How We Give Up On Our Kids Every Day
We have two close family friends who are traveling a rough road with their young adult children. One family is dealing with alcoholism, the other with drug addiction. As painful as this is for both families, there is an equal amount of resilience and hope. The parents are relentless in their support and refuse to give up on their kids.
This week, I saw something similar with my 80-year-old mother-in-law. She stood beside my sister-in-law, who was going through major heart surgery. Exhausted physically and emotionally, my mother-in-law remained strong for her daughter. Despite her physical limitations, she spent hours at the hospital sharing her love, care, courage, and strength. As my sister-in-law was being wheeled into surgery, my mother-in-law said, “It will be over before you know it. I have faith in you and will never give up on you. You need to have faith in yourself and never give up on yourself either. God is with you and so are we. You are strong and you will get through this.”
As parents, we are tenacious and dedicated when it comes to our children. When they are hurting and in pain, we never give up hope on our children, which would be like giving up on life itself. We are just not wired any other way. And yet why is it that this tendency to never give up on our kids is not evident in the day-to-day challenges that we face with them?
For example, when our kids mess up and make mistakes, we express our disappointment and disapproval ferociously. We say things like, “That’s it. I’m done with you.” Or “I’ve had it with you.” Or “You’re never going to learn, are you?”
When our kids get “bad” grades, these are the phrases that trip off our tongues:
“Another “C?” That’s it! I’m done spending money on tutors.” Or “You’ll never get past high school.”
Think about the underlying message we are sending to them with these statements. Any sentence that has a “That’s it. I’m done…” or “You’ll never…” gives voice to an underlying message: You can’t do this. I have given up on you. This is why children come back with, “You’re mean.” Or “you have no faith in me.” Or the one that hurts the most, “You’re never there for me.” Needless to say, that is far from our intention!
It is important for us parents to reassure kids that we do not and will not give up on them—both in the larger issues of life and in day-to-day challenges. This is what builds a parent-child connection and authenticates the relationship. This is also what builds our kids’ self-confidence and self-esteem. It is how we respond—not react — to our children’s daily mistakes that prepares them for real life. It is what they learn from the mistakes that facilitates growth and builds their grit.

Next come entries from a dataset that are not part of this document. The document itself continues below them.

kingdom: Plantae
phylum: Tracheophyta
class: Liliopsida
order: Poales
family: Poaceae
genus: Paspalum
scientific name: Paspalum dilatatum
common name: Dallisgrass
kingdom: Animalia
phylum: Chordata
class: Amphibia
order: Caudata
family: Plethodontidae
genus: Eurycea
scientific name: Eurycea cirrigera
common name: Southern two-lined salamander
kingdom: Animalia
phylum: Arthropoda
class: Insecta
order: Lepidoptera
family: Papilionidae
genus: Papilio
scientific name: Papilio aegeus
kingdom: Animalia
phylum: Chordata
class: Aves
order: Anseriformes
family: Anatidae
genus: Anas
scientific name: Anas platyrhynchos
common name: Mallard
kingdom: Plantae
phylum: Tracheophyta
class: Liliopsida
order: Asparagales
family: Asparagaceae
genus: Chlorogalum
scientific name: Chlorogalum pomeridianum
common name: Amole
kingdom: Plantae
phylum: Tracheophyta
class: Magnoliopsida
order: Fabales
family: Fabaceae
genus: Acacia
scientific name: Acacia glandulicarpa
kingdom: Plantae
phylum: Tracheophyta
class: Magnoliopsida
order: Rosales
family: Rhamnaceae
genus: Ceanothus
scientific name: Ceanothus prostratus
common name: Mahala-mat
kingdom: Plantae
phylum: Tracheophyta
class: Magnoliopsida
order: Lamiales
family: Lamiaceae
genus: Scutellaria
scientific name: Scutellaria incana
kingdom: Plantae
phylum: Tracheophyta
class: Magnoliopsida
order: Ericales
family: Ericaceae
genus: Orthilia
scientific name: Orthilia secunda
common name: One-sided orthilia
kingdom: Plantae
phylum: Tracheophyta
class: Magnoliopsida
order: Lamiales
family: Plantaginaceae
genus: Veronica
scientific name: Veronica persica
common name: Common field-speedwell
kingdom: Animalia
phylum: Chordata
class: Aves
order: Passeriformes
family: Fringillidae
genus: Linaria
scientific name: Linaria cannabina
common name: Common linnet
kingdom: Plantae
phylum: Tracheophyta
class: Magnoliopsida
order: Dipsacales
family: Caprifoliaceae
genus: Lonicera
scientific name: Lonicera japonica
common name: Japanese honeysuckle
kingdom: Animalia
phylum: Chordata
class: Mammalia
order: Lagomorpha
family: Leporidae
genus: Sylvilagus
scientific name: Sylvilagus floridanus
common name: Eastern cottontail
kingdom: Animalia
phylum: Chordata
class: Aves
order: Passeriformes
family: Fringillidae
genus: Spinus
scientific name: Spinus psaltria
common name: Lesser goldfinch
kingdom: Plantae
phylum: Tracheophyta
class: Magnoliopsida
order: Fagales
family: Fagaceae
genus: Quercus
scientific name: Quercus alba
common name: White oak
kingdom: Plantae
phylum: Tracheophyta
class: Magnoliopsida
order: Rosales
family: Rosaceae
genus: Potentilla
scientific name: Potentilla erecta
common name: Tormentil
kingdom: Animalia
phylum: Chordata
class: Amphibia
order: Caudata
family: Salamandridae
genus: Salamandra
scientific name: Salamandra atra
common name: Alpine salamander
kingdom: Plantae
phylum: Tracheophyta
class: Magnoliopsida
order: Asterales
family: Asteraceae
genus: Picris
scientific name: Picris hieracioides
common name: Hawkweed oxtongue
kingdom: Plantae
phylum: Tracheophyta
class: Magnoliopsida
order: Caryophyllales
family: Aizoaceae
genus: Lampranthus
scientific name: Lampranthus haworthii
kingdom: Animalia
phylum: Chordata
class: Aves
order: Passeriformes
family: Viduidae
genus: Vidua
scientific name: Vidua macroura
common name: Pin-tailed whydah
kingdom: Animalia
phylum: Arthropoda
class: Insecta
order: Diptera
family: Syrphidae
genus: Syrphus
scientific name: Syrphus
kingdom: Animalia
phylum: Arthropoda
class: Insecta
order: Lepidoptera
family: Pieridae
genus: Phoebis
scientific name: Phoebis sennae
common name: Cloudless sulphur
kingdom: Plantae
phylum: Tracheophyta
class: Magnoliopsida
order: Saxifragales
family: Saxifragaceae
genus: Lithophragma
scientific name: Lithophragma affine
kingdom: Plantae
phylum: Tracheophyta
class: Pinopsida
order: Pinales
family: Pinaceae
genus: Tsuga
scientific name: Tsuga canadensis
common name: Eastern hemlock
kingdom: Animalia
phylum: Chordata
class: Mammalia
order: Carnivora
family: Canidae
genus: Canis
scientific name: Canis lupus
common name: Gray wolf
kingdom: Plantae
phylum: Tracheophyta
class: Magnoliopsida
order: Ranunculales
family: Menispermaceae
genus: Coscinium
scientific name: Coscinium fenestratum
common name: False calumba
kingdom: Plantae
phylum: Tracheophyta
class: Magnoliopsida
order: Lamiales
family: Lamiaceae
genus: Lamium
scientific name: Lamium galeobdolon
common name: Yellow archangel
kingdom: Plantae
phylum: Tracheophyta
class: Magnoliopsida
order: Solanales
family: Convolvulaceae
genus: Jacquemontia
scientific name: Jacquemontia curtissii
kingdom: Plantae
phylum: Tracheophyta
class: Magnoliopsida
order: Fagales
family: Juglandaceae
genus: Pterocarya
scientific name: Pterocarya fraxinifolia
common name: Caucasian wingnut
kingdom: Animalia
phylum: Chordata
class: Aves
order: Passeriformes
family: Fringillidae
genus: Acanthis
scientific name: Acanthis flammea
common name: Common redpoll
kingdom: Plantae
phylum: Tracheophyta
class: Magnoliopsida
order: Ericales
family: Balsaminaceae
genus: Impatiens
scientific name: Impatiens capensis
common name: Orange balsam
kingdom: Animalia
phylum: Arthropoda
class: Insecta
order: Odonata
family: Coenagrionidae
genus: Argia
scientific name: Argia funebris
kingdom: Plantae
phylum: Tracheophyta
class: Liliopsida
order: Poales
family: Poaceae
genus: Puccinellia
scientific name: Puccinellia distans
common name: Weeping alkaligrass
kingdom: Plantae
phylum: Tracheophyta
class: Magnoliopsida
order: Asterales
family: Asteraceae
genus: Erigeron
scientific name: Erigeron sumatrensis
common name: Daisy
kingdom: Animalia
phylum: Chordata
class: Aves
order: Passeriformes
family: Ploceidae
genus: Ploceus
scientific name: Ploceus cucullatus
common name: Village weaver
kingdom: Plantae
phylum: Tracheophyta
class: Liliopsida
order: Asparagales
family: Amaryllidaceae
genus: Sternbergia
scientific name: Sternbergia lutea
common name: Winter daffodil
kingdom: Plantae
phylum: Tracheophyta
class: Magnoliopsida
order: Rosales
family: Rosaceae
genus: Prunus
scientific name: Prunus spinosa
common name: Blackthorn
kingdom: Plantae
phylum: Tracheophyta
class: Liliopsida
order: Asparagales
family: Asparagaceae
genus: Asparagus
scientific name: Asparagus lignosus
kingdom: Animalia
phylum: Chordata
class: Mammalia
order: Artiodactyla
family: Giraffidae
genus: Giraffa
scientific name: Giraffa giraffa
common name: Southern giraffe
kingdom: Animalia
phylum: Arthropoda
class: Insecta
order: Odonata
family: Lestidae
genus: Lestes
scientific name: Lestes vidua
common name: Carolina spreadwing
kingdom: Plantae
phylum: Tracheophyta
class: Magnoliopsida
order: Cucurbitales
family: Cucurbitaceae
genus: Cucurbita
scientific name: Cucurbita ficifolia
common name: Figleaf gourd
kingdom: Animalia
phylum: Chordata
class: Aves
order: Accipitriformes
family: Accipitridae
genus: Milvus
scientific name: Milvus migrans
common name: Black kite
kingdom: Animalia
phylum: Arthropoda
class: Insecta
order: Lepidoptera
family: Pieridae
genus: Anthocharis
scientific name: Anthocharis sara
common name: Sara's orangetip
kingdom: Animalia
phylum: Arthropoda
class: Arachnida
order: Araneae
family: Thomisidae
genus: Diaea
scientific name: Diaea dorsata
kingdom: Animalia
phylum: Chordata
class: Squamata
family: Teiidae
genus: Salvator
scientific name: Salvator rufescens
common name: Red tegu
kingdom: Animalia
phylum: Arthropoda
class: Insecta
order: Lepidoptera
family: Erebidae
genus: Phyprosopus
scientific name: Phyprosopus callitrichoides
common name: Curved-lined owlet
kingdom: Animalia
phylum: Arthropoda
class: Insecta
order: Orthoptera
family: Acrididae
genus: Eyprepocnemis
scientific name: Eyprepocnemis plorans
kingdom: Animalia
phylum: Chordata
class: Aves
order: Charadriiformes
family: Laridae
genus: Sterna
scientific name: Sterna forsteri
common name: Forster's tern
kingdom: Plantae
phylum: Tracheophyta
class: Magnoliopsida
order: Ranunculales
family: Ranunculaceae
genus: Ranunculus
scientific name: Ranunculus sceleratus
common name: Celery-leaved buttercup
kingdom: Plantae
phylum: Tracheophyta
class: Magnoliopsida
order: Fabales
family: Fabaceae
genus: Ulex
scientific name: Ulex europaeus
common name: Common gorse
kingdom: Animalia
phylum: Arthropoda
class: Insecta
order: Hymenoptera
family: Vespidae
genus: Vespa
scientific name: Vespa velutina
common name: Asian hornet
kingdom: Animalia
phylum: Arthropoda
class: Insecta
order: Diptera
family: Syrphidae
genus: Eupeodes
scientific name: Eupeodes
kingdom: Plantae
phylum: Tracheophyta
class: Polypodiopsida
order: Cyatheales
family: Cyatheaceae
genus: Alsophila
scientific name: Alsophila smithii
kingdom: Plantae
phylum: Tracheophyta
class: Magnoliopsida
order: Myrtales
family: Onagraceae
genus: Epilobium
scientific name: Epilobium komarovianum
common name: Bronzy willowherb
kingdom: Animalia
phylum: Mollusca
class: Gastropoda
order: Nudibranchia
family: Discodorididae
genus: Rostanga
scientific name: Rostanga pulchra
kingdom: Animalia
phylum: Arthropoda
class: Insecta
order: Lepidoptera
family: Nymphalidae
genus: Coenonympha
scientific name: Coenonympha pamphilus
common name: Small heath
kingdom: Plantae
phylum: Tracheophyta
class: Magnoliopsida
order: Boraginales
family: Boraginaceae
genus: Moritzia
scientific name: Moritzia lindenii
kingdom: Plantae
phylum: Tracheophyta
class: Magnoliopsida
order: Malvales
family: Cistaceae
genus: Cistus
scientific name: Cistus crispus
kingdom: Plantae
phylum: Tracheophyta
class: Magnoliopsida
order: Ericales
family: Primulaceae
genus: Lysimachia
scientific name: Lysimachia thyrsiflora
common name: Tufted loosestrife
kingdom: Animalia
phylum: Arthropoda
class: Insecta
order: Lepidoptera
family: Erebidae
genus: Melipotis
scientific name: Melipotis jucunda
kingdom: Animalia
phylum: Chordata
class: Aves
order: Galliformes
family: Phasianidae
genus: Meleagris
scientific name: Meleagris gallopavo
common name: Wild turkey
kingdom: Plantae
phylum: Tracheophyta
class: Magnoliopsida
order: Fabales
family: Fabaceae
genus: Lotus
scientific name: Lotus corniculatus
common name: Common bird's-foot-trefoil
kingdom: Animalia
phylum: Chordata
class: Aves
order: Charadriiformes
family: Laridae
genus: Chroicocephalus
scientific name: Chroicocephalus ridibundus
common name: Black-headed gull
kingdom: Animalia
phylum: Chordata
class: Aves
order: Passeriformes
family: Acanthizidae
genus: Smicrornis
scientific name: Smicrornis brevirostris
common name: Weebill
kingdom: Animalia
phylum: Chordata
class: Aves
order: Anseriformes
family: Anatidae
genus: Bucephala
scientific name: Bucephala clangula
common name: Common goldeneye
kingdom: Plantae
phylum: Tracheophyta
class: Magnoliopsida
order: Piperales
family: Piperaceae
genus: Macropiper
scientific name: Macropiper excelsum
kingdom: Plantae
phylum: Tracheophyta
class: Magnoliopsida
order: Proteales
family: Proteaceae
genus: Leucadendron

Paul Tough, in his book How Children Succeed, ranks grit as one of the most important skills that contribute to character that parents can help their children build. This grit is strengthened when we embrace mistakes and harness teaching moments by responding with “I know this must be hard for you. How can I help you? I got your back.” Or “Let’s look at what you learned from this.”
It is up to us to create learning moments—regardless of any pitfalls. It is through these day-to-day challenges that we let our kids not just know but also feel that, indeed, we will never give up on them.